The irony of the whole "rendering engineers back in the day were the true heroes" line is that it's mostly the same people now that it was then. That's certainly not a great situation in the long run, but the reality is when I was a kid everyone wanted to be game developers and sometime between then and now people primarily want to go work for big internet/tech companies. The shift has become very obvious as I have interviewed and hired over the years; there are fewer people who are trained and/or interested in the systems-level programming work that game development and rendering specifically require. That said, we're not yet at a dire point as many of us still have at least a decade or two of work left in us, but this will increasingly become a problem at some point, assuming AI doesn't just take over the remainder of the work and we brute force it even more via that route
Thanks. Your words manage to reduce my worries. In times like the current information age, where we have no more intellectual leaders but instead get lost in our own noise, it's always good to hear what experienced and 'senior' level people think about it.
Regarding irony, i've just seen DLSS 3.5. And it made me think that progress on RT is fast paced currently, as it's a new technology for realtime. Just reflections towards full PT in a few years.
Maybe this is a Doom moment for the current younger generation? Maybe they are as excited about this as i was about seeing Doom for the first time, and following the fast paced progress of 3D gfx after it? Maybe we older and grumpy guys just don't notice that games (and their progress) are still exciting for the young?
This question bugs me for a long time. But i can't tell, since the people i know are old too.
However, Doom was not just better graphics. It was this new immersive 'be in the game yourself' experience which former games did not have. When i saw it, i was already out for years of playing and programming games on C64. But then i bought a PC and came back to it.
Now i don't think we can have such moment again, at least not with better gfx. Gfx is exhausted, and we're almost there.
But i hope we can continue to impress people by improving what those gfx show. Richer simulations, smart characters and their interactions, for example.
I doubt too many Universities are teaching advanced graphics programming from scratch type course.
The huge gap between theory of computer graphics and implementing cutting edge concepts in practice is a big one.
I don't know what they teach and learn. I only see research papers coming out of it. And even here in Austria, lacking any relevant game studios, technical universities show good output in researching new methods.

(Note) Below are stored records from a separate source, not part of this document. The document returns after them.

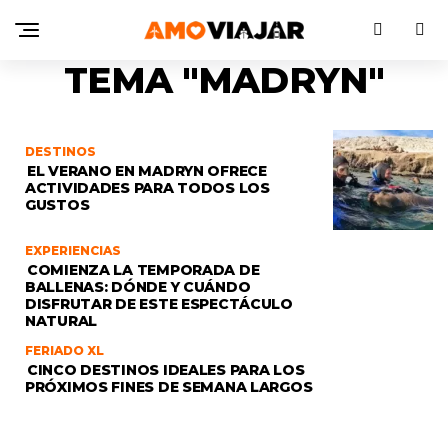
TEMA "MADRYN"
DESTINOS
EL VERANO EN MADRYN OFRECE
ACTIVIDADES PARA TODOS LOS
GUSTOS
EXPERIENCIAS
COMIENZA LA TEMPORADA DE
BALLENAS: DÓNDE Y CUÁNDO
DISFRUTAR DE ESTE ESPECTÁCULO
NATURAL
FERIADO XL
CINCO DESTINOS IDEALES PARA LOS
PRÓXIMOS FINES DE SEMANA LARGOS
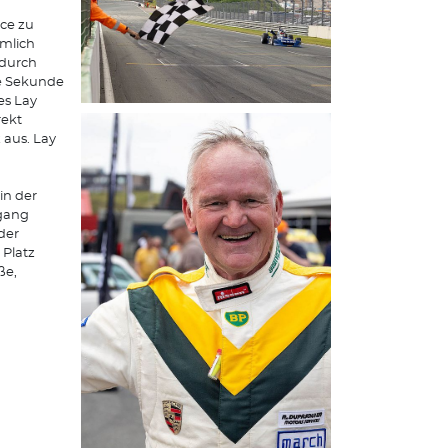
nce zu
emlich
adurch
be Sekunde
es Lay
rekt
 aus. Lay
in der
fgang
der
 Platz
ße,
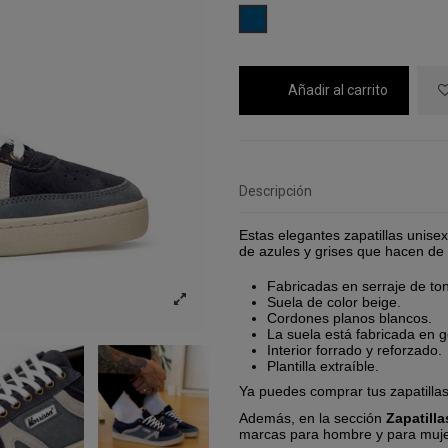
AZUL
Añadir al carrito
Descripción
Estas elegantes zapatillas unis
de azules y grises que hacen de l
Fabricadas en serraje de ton
Suela de color beige.
Cordones planos blancos.
La suela está fabricada en 
Interior forrado y reforzado.
Plantilla extraíble.
Ya puedes comprar tus zapatillas
Además, en la sección
Zapatilla
marcas para hombre y para muje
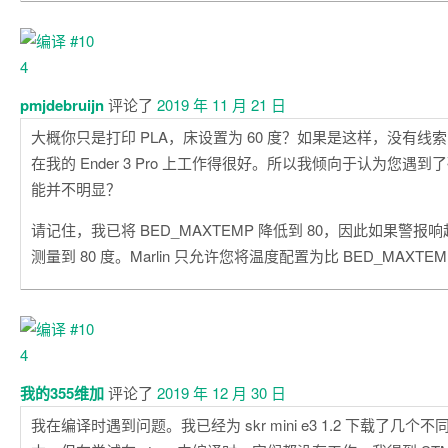
pmjdebruijn
评论了
2019 年 11 月 21 日
大概你只是打印 PLA，床设置为 60 度？如果是这样，没有线
在我的 Ender 3 Pro 上工作得很好。所以我倾向于认为您遇
能并不明显？
请记住，我已将 BED_MAXTEMP 降低到 80，因此如果警
测量到 80 度。Marlin 只允许您将温度配置为比 BED_MAXTEMP
我的355维加
评论了
2019 年 12 月 30 日
我在编译时遇到问题。我已经为 skr mini e3 1.2 下载了几个不同的 m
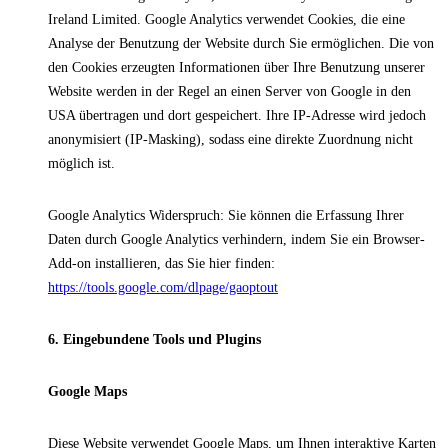
Ireland Limited. Google Analytics verwendet Cookies, die eine
Analyse der Benutzung der Website durch Sie ermöglichen. Die von
den Cookies erzeugten Informationen über Ihre Benutzung unserer
Website werden in der Regel an einen Server von Google in den
USA übertragen und dort gespeichert. Ihre IP-Adresse wird jedoch
anonymisiert (IP-Masking), sodass eine direkte Zuordnung nicht
möglich ist.
Google Analytics Widerspruch: Sie können die Erfassung Ihrer
Daten durch Google Analytics verhindern, indem Sie ein Browser-
Add-on installieren, das Sie hier finden:
https://tools.google.com/dlpage/gaoptout
6. Eingebundene Tools und Plugins
Google Maps
Diese Website verwendet Google Maps, um Ihnen interaktive Karten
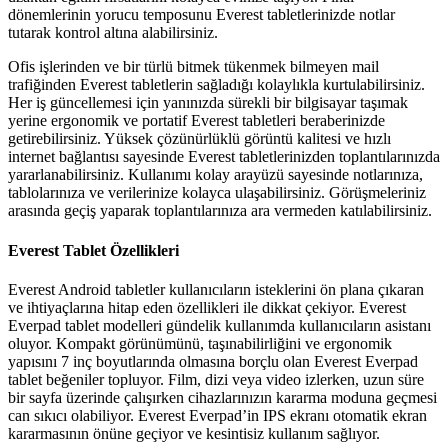
dönemlerinin yorucu temposunu Everest tabletlerinizde notlar
tutarak kontrol altına alabilirsiniz.
Ofis işlerinden ve bir türlü bitmek tükenmek bilmeyen mail
trafiğinden Everest tabletlerin sağladığı kolaylıkla kurtulabilirsiniz.
Her iş güncellemesi için yanınızda sürekli bir bilgisayar taşımak
yerine ergonomik ve portatif Everest tabletleri beraberinizde
getirebilirsiniz. Yüksek çözünürlüklü görüntü kalitesi ve hızlı
internet bağlantısı sayesinde Everest tabletlerinizden toplantılarınızda
yararlanabilirsiniz. Kullanımı kolay arayüzü sayesinde notlarınıza,
tablolarınıza ve verilerinize kolayca ulaşabilirsiniz. Görüşmeleriniz
arasında geçiş yaparak toplantılarınıza ara vermeden katılabilirsiniz.
Everest Tablet Özellikleri
Everest Android tabletler kullanıcıların isteklerini ön plana çıkaran
ve ihtiyaçlarına hitap eden özellikleri ile dikkat çekiyor. Everest
Everpad tablet modelleri gündelik kullanımda kullanıcıların asistanı
oluyor. Kompakt görünümünü, taşınabilirliğini ve ergonomik
yapısını 7 inç boyutlarında olmasına borçlu olan Everest Everpad
tablet beğeniler topluyor. Film, dizi veya video izlerken, uzun süre
bir sayfa üzerinde çalışırken cihazlarınızın kararma moduna geçmesi
can sıkıcı olabiliyor. Everest Everpad’in IPS ekranı otomatik ekran
kararmasının önüne geçiyor ve kesintisiz kullanım sağlıyor.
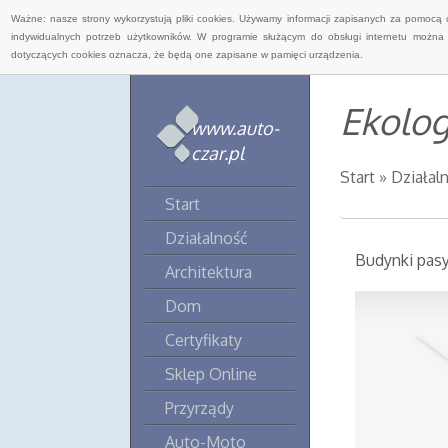
Ważne: nasze strony wykorzystują pliki cookies. Używamy informacji zapisanych za pomocą 
indywidualnych potrzeb użytkowników. W programie służącym do obsługi internetu można 
dotyczących cookies oznacza, że będą one zapisane w pamięci urządzenia.
Ekolog
www.auto-
czar.pl
Start
»
Działal
Start
Działalność
Budynki pas
Architektura
Dom
Certyfikaty
Sklep Online
Przyrządy
Auto-Moto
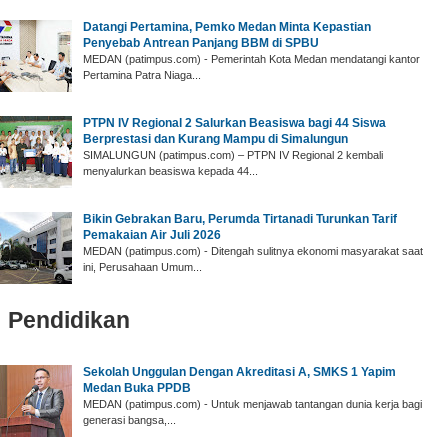
Datangi Pertamina, Pemko Medan Minta Kepastian
Penyebab Antrean Panjang BBM di SPBU
MEDAN (patimpus.com) - Pemerintah Kota Medan mendatangi kantor
Pertamina Patra Niaga...
PTPN IV Regional 2 Salurkan Beasiswa bagi 44 Siswa
Berprestasi dan Kurang Mampu di Simalungun
SIMALUNGUN (patimpus.com) – PTPN IV Regional 2 kembali
menyalurkan beasiswa kepada 44...
Bikin Gebrakan Baru, Perumda Tirtanadi Turunkan Tarif
Pemakaian Air Juli 2026
MEDAN (patimpus.com) - Ditengah sulitnya ekonomi masyarakat saat
ini, Perusahaan Umum...
Pendidikan
‎Sekolah Unggulan Dengan Akreditasi A, SMKS 1 Yapim
Medan Buka PPDB
‎MEDAN (patimpus.com) - Untuk menjawab tantangan dunia kerja bagi
generasi bangsa,...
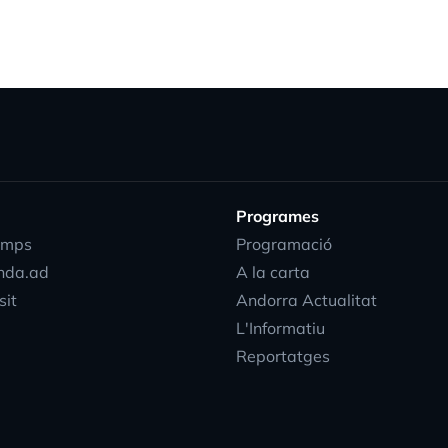
Programes
emps
Programació
nda.ad
A la carta
sit
Andorra Actualitat
L'Informatiu
Reportatges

I am completely self thought, and i regret i've chosen art school over programming. Not because of the programming, which is easy, but because of my lacking math background. Now i'm busy till the end of life trying to catch up with this. Better education surely would have done wonders to me.
But univerities are late when it comes to passion and motivation. This builds up in child age for most, i guess.
And maybe that's much harder nowadays. When i was a kid, C64 and its handbook was enough. I could figure out how to make simple games without further books or software.
Nowadays people have internet and can look up everything. But to start developing, there are many hurdles. Which language? What do i need to compile and run? Should i use an engine instead? Which one? And will i ever learn how it really works at all, using just some premade engine?
That's a lot of fuzz. If i had a little kid, i'd propose Pico-8 if there is interest in games programming, not GameMaker or Unity.